**Your objective**
Please name the data types that the data types and casting notebook says SQLite doesn't support.

**Document excerpt**
Start of Block

## Data Types and Casting

Let's talk about data types. Some databases support only certain data types (for example, SQLite doesn't support datetime or timestamps). The database we are currently using, Postgres, supports many types from timestamps to varchar arrays. 

This exercise will get you up to speed on understanding data types and learning how to cast from one type to another.

In [1]:
# Load the SQL magic extension
%load_ext sql
# Connect to the default database (using SQLAlchemy)
%sql postgresql://localhost/postgres
# Truncate output of your queries so that it's not blowing up the notebook
%config SqlMagic.displaylimit = 10

### Overview of Data Types

There are several different types of data. Just a few important data types to name: numbers, text, and collections. In database terms, these are referred to integers / doubles for numbers, strings for text, and arrays for collections. Most of the time, when you look at a data set, you can probably guess what data type it is.

Take a quick look at the `actor` table.

In [28]:
%%sql
-- What are the data types for actor_id and first_name?
select * from actor limit 5

 * postgresql://localhost/postgres
5 rows affected.


actor_id,first_name,last_name,last_update
1,Penelope,Guiness,2006-02-15 10:05:00
2,Nick,Wahlberg,2006-02-15 10:05:00
3,Ed,Chase,2006-02-15 10:05:00
4,Jennifer,Davis,2006-02-15 10:05:00
5,Johnny,Lollobrigida,2006-02-15 10:05:00


To double check, we can use the following query to confirm our suspicions. For some systems, there is a user interface layered on top of the data bricks (i.e. Toad and Oracle) that will allow for easier navigation to this information. 

In [29]:
%%sql
select 
  column_name, 
  data_type 
from 
  information_schema.columns
where 
  table_name = 'film';

 * postgresql://localhost/postgres
13 rows affected.

End of Block

**Provided data**
Start of Block

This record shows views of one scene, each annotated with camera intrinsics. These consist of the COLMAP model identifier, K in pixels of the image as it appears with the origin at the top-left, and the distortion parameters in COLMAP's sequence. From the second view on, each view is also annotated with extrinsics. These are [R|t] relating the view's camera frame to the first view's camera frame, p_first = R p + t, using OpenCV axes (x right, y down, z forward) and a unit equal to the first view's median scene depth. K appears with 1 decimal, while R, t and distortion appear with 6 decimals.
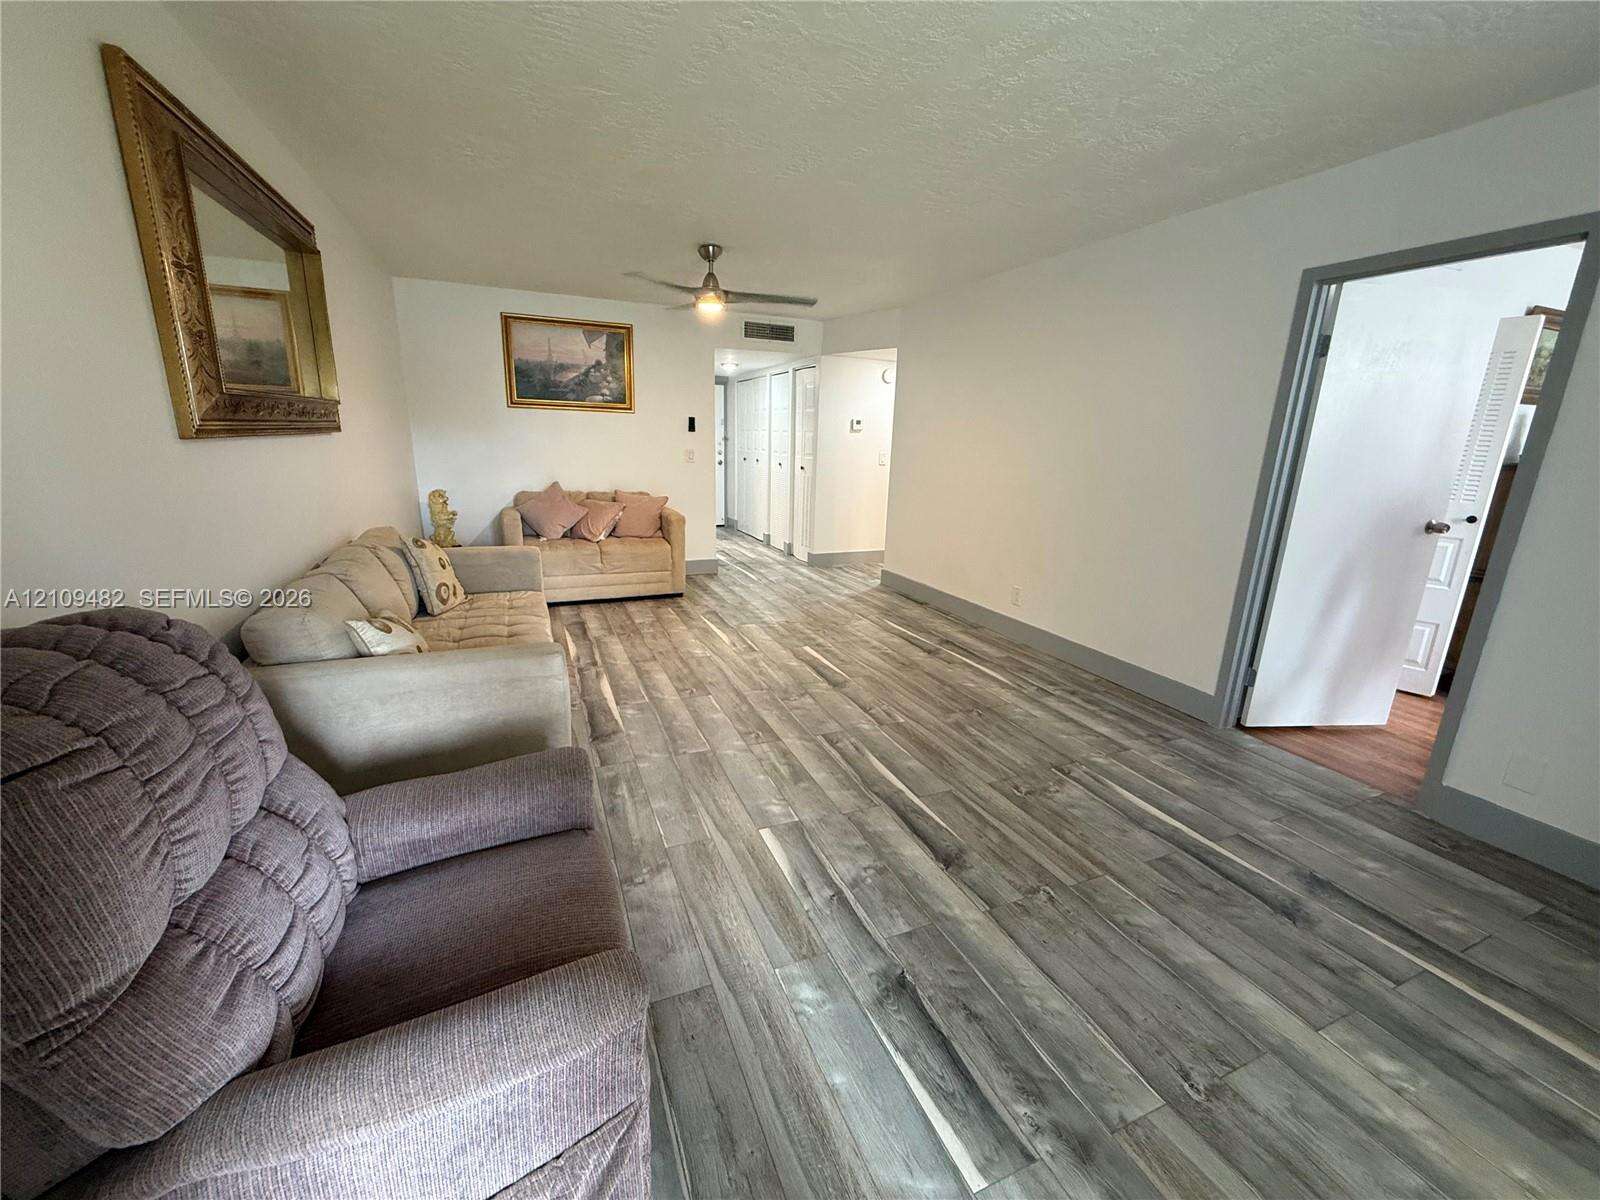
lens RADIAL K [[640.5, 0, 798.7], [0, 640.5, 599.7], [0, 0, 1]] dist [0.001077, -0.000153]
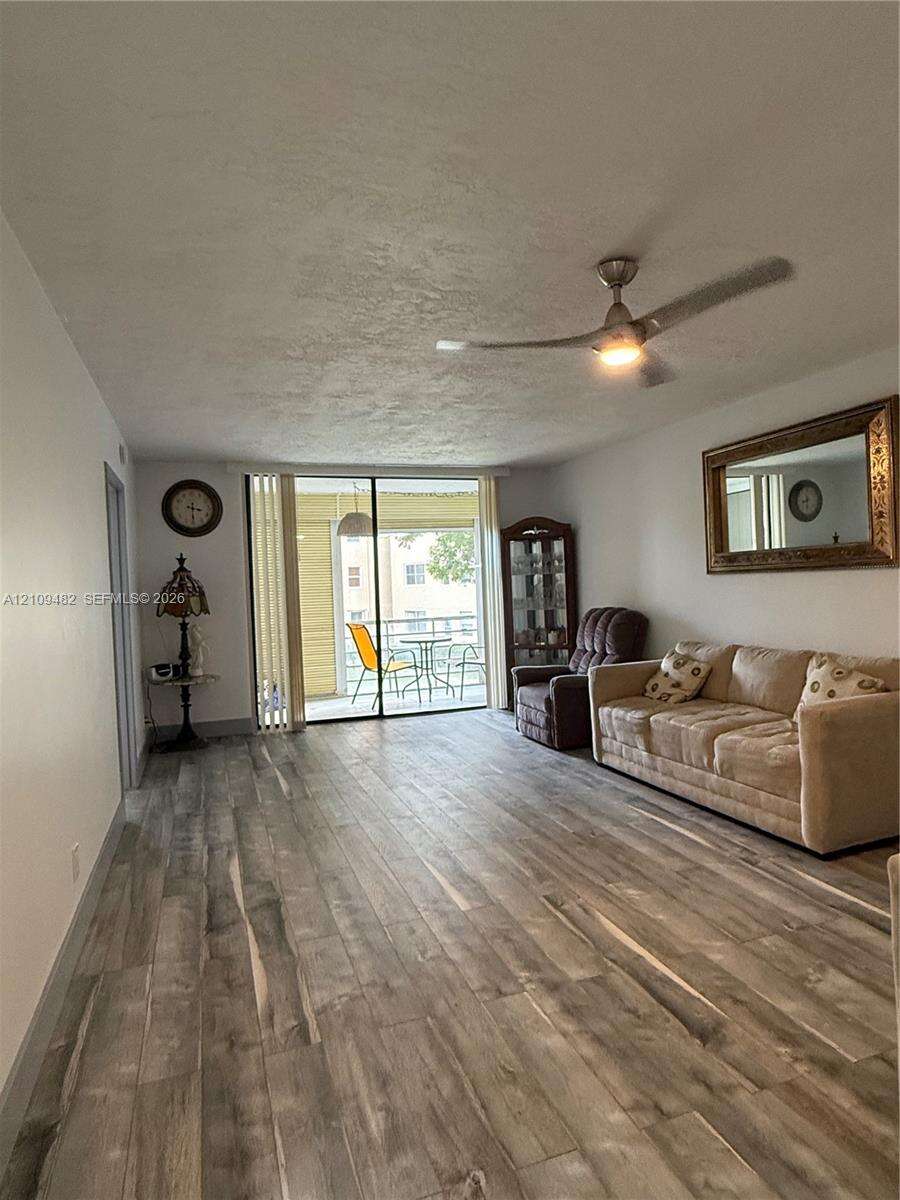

End of Block

**Answer for this exercise**
Datetime and timestamps.